[WHAT IS ASKED]
1 - In the Laplace transform thread, list the author of each post in the order the posts appear.
2 - Reproduce the Laplace transform thread between "How Do I Prove" and "is the method?", inclusive, swapping "method" for "approach".
3 - Extend the Laplace transform thread with the next reply, starting after its final post.

[GIVEN PASSAGE]
------------------------------------------------------------------------
How Do I Prove the Laplace Transform Formula for Functions with Finite Jumps?

[cabellos]

how do i go about solving the laplace transform of sint * cost ?

i know the answer becomes 1/(s^2 + 4) but what is the method?

thanks.

 

[murshid_islam]

do you know that
$$\mathcal{L}\{f(t)*g(t)\} = \mathcal{L}\{f(t)\} \cdot \mathcal{L}\{g(t)\} = F(s) \cdot G(s)$$

and i think the answer comes out to be $$\frac{s}{{\left(s^2+1\right)}^2}$$

 

[cabellos]

yes i did know that but i didnt think it was as simple as that. From reading the certain rules we can apply to problems e.g the shift rule to solve L(sin2t * e^3t) do we HAVE to use the shift rule or can we separate each part and solve then multiply them together?
------------------------------------------------------------------------
[DATA EXCERPT]

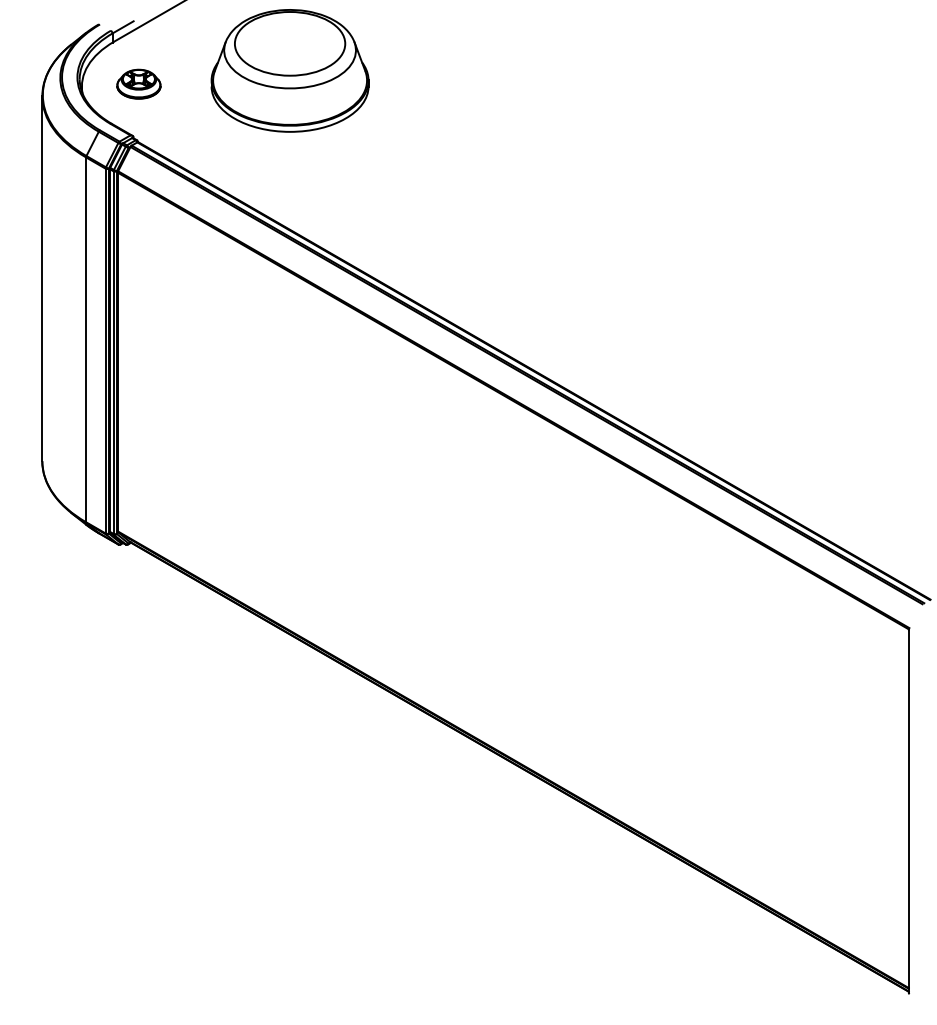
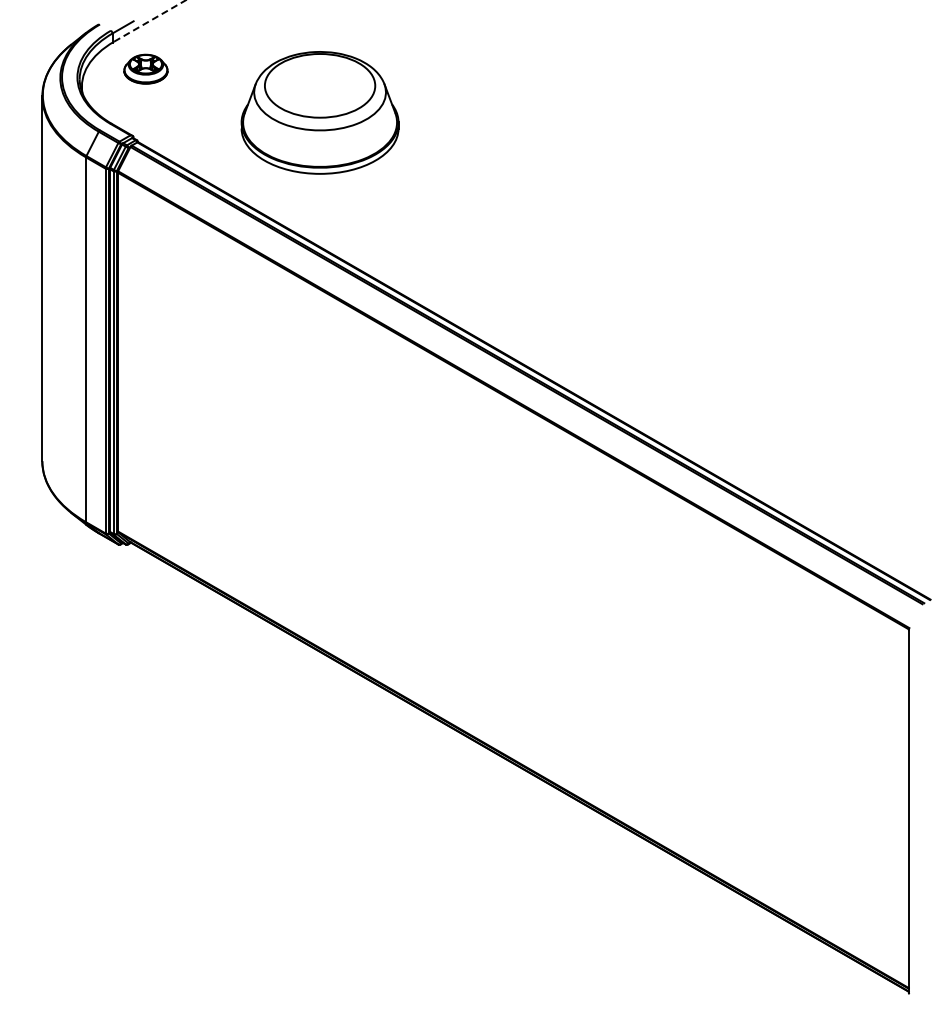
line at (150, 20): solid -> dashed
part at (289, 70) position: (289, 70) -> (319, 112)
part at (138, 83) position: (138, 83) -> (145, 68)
------------------------------------------------------------------------
[TASK-BY-TASK ANSWERS]
1 -
cabellos
murshid_islam
cabellos

2 -
How Do I Prove the Laplace Transform Formula for Functions with Finite Jumps?

[cabellos]

how do i go about solving the laplace transform of sint * cost ?

i know the answer becomes 1/(s^2 + 4) but what is the approach?

3 -
 

[murshid_islam]

i am sorry. do you mean convolution by the asterisk? or do you mean multiplication? what i said in my last post is only correct if the asterisk means convolution.

 

[cabellos]

i meant multiplication

 

[HallsofIvy]

Then use the definition
$$\mathcal{L}(sin(x)cos(x)}= \int_0^{\infnty}e^{-st}sin(t)cos(t)dt$$
which can be done by integration by parts.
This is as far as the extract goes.